◆ **What to produce**:
Reproduce the listing below word for word, from its first line through the line that contains "അക്കങ്ങളുമായി", with both ends included.
━━━ Exercise materials
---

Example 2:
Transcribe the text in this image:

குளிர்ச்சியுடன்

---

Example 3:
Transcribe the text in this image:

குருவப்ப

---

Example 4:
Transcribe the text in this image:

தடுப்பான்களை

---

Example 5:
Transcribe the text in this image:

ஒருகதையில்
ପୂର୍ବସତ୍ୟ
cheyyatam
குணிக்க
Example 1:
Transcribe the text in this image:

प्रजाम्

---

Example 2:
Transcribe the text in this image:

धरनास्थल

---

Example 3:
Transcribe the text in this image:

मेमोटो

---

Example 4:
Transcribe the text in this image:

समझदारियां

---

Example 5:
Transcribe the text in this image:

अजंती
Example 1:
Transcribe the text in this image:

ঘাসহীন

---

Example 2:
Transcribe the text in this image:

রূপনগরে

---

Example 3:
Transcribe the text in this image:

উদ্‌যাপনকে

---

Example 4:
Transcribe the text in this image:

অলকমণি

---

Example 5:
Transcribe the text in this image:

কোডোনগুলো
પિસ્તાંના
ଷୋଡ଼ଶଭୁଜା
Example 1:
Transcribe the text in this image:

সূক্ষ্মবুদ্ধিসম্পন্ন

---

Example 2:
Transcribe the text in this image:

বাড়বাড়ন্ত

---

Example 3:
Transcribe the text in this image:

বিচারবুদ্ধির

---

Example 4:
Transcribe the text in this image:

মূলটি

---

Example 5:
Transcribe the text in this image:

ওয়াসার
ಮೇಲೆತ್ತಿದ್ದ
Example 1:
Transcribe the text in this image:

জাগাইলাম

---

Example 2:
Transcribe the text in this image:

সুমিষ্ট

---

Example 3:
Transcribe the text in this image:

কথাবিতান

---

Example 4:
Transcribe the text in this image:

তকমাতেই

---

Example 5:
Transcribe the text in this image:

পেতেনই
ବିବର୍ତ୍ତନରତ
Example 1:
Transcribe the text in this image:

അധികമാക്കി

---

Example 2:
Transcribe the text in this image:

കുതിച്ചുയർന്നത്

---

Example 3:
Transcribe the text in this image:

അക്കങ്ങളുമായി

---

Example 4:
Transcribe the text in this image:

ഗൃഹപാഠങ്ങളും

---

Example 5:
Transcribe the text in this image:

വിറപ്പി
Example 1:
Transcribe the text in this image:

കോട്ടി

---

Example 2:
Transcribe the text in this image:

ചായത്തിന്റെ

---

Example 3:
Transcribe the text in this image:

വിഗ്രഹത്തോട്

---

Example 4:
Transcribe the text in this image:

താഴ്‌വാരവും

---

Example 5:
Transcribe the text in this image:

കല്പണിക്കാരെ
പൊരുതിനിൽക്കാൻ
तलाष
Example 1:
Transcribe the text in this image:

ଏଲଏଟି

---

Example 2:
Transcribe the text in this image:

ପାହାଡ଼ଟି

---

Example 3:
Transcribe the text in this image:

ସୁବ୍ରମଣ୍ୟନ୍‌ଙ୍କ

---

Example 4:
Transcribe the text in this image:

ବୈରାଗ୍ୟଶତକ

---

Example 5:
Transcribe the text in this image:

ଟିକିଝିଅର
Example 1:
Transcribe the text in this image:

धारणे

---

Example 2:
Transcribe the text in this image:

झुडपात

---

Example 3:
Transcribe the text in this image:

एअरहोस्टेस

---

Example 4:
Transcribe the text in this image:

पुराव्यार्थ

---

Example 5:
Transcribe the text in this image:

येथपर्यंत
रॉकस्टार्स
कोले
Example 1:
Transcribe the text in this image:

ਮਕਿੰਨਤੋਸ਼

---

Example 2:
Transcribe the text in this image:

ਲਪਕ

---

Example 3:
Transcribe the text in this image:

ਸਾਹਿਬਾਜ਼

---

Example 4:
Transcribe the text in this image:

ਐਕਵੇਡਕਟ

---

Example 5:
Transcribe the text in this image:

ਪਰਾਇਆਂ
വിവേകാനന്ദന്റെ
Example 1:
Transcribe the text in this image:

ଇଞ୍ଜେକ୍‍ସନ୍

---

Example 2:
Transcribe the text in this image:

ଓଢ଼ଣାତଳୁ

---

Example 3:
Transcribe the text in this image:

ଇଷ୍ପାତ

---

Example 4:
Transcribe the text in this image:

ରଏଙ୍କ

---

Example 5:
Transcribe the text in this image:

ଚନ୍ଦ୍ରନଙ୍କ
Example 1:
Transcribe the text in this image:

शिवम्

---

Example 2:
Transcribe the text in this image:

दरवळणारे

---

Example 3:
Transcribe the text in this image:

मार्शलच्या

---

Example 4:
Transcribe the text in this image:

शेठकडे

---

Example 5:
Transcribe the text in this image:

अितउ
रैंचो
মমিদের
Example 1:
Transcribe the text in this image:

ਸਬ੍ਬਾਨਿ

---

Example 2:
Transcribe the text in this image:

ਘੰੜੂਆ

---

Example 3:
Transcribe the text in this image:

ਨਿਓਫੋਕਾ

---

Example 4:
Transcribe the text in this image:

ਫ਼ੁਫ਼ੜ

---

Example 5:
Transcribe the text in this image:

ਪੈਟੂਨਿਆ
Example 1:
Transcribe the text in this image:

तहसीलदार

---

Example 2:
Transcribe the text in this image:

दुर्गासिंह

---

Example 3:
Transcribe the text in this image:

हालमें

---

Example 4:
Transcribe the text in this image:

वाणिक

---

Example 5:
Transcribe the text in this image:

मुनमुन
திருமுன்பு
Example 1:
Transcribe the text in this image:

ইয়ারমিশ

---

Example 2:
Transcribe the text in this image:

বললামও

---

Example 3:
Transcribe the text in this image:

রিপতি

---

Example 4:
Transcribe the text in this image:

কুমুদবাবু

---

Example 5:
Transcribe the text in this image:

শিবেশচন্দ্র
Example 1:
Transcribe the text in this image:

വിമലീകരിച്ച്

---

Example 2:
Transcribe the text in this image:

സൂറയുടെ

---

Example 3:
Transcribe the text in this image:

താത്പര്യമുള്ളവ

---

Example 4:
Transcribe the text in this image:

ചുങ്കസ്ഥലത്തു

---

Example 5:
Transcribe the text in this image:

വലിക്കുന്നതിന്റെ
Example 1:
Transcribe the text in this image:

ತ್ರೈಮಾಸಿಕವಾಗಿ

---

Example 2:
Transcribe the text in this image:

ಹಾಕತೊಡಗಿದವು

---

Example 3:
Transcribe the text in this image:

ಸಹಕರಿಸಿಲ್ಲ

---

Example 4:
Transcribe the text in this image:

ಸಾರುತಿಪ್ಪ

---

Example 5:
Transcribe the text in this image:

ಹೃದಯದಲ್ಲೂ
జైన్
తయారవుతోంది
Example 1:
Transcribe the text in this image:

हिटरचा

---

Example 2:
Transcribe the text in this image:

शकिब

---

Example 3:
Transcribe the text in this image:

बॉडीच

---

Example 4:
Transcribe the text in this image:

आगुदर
━━━━━━
◆ **Final result**:
---

Example 2:
Transcribe the text in this image:

குளிர்ச்சியுடன்

---

Example 3:
Transcribe the text in this image:

குருவப்ப

---

Example 4:
Transcribe the text in this image:

தடுப்பான்களை

---

Example 5:
Transcribe the text in this image:

ஒருகதையில்
ପୂର୍ବସତ୍ୟ
cheyyatam
குணிக்க
Example 1:
Transcribe the text in this image:

प्रजाम्

---

Example 2:
Transcribe the text in this image:

धरनास्थल

---

Example 3:
Transcribe the text in this image:

मेमोटो

---

Example 4:
Transcribe the text in this image:

समझदारियां

---

Example 5:
Transcribe the text in this image:

अजंती
Example 1:
Transcribe the text in this image:

ঘাসহীন

---

Example 2:
Transcribe the text in this image:

রূপনগরে

---

Example 3:
Transcribe the text in this image:

উদ্‌যাপনকে

---

Example 4:
Transcribe the text in this image:

অলকমণি

---

Example 5:
Transcribe the text in this image:

কোডোনগুলো
પિસ્તાંના
ଷୋଡ଼ଶଭୁଜା
Example 1:
Transcribe the text in this image:

সূক্ষ্মবুদ্ধিসম্পন্ন

---

Example 2:
Transcribe the text in this image:

বাড়বাড়ন্ত

---

Example 3:
Transcribe the text in this image:

বিচারবুদ্ধির

---

Example 4:
Transcribe the text in this image:

মূলটি

---

Example 5:
Transcribe the text in this image:

ওয়াসার
ಮೇಲೆತ್ತಿದ್ದ
Example 1:
Transcribe the text in this image:

জাগাইলাম

---

Example 2:
Transcribe the text in this image:

সুমিষ্ট

---

Example 3:
Transcribe the text in this image:

কথাবিতান

---

Example 4:
Transcribe the text in this image:

তকমাতেই

---

Example 5:
Transcribe the text in this image:

পেতেনই
ବିବର୍ତ୍ତନରତ
Example 1:
Transcribe the text in this image:

അധികമാക്കി

---

Example 2:
Transcribe the text in this image:

കുതിച്ചുയർന്നത്

---

Example 3:
Transcribe the text in this image:

അക്കങ്ങളുമായി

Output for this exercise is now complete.